Jet fuels are complex mixtures of aliphatic (ALI) and aromatic (ARO) hydrocarbons that vary significantly in individual cytotoxicity and proinflammatory activity in human epidermal keratinocytes (HEK). In order to delineate the toxicological interactions among individual hydrocarbons in a mixture and their contributions to cutaneous toxicity, nine ALI and five ARO hydrocarbons were each divided into five (high/medium/low cytotoxic and strong/weak IL-8 induction) groups and intra/inter-mixed to assess for their mixture effects on HEK mortality and IL-8 release. Addition of single hydrocarbon to JP-8 fuel was also evaluated for their changes in fuel dermatotoxicity. The results indicated that when hydrocarbons were mixed, HEK mortality and IL-8 release were not all predictable by their individual ability affecting these two parameters. The lowest HEK mortality (7%) and the highest IL-8 production were induced with mixtures including high cytotoxic and weak IL-8 inductive ARO hydrocarbons. Antagonistic reactions not consistently correlated with ALI carbon chain length and ARO structure were evident and carried different weight in the overall mixture toxicities. Single addition of benzene, toluene, xylene or ethylbenzene for up to tenfold in JP-8 did not increase HEK mortality while single addition of ALI hydrocarbons exhibited dose-related differential response in IL-8. In an all ALI environment, no single hydrocarbon is the dominating factor in the determination of HEK cytotoxicity while deletion of hexadecane resulted in a 2.5-fold increase in IL-8 production. Overall, decane, undecane and dodecane were the major hydrocarbons associated with high cytotoxicity while tetradecane, pentadecane and hexadecane were those which had the greatest buffering effect attenuating dermatotoxicity. The mixture effects must be considered when evaluating jet fuel toxicity to HEK.

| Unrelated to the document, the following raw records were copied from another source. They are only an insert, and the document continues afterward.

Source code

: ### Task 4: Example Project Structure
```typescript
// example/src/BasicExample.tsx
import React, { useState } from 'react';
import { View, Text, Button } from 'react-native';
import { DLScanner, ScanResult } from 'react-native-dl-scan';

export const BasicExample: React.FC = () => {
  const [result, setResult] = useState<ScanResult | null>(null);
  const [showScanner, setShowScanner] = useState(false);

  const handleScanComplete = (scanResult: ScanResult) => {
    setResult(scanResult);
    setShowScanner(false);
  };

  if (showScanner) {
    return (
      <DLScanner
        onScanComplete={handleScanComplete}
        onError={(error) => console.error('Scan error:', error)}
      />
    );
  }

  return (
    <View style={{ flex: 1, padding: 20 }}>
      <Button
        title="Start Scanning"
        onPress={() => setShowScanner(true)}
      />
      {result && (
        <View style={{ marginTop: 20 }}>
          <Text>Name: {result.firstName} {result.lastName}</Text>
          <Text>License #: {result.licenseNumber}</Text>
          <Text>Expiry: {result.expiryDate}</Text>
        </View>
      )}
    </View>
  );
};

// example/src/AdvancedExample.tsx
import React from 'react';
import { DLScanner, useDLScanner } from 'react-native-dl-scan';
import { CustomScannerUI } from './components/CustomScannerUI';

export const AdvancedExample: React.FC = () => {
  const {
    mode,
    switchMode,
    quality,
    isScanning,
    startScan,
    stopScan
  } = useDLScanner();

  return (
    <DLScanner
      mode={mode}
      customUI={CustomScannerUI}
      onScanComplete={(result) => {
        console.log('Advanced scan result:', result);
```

Stress induced in heart and other tissues by rat dermal exposure to JP-8 fuel

Limited information is available regarding the development of systemic organ stress by dermal exposure to JP-8 fuel. In this study, the systemic stress potential of this fuel is evaluated in a rat model subjected to dermal applications of JP-8 for 7 days at 300 microl per day. Tissue histology indicated that JP-8 induces morphological alterations that suggest that tissue stress in the heart is more substantial than stress in the kidney and liver. Immunoblot analysis of tissues revealed increased levels of the inducible heat shock protein 70 (HSP70) in the heart, kidney, and liver after this dermal JP-8 exposure. This exposure also leads to increased levels of heme oxygenase-1 (HO-1/HSP3) in the liver. Additionally during this exposure, a negative regulator of inflammation, IkappaBalpha (inhibitor of NF-kappaB), was increased in the liver, slightly increased in the kidney, and not increased in the heart. Two regions of the rat brain were also examined and HSP70 and IkappaBalpha were increased in the cerebellum but not significantly increased in the cortex. This study indicates dermal JP-8 exposure causes systemic alterations that are associated with cytoprotective activities (e.g., in the liver) as well as potentially toxic mechanisms (heart and kidney).